▸ Data supplied
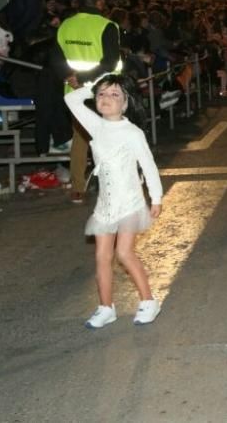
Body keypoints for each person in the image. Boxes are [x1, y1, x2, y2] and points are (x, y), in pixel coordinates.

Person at [64, 74, 163, 328]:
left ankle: (149, 301)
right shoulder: (96, 126)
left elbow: (148, 166)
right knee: (102, 256)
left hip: (130, 202)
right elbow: (71, 99)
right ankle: (106, 307)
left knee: (124, 252)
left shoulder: (132, 132)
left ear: (126, 103)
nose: (106, 98)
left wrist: (156, 197)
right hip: (106, 205)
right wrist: (95, 84)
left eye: (115, 95)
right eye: (102, 94)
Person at [52, 0, 122, 202]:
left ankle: (77, 188)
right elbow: (110, 62)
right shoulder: (107, 26)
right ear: (100, 2)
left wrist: (71, 77)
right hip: (103, 91)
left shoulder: (66, 25)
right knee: (109, 137)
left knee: (80, 138)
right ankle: (111, 184)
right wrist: (84, 78)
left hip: (73, 92)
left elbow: (55, 57)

▸ Task statement
Word for word, repeat the line holding "right knee: (109, 137)" and all lines after it through the end of the entries above.

▸ Expected answer
right knee: (109, 137)
left knee: (80, 138)
right ankle: (111, 184)
right wrist: (84, 78)
left hip: (73, 92)
left elbow: (55, 57)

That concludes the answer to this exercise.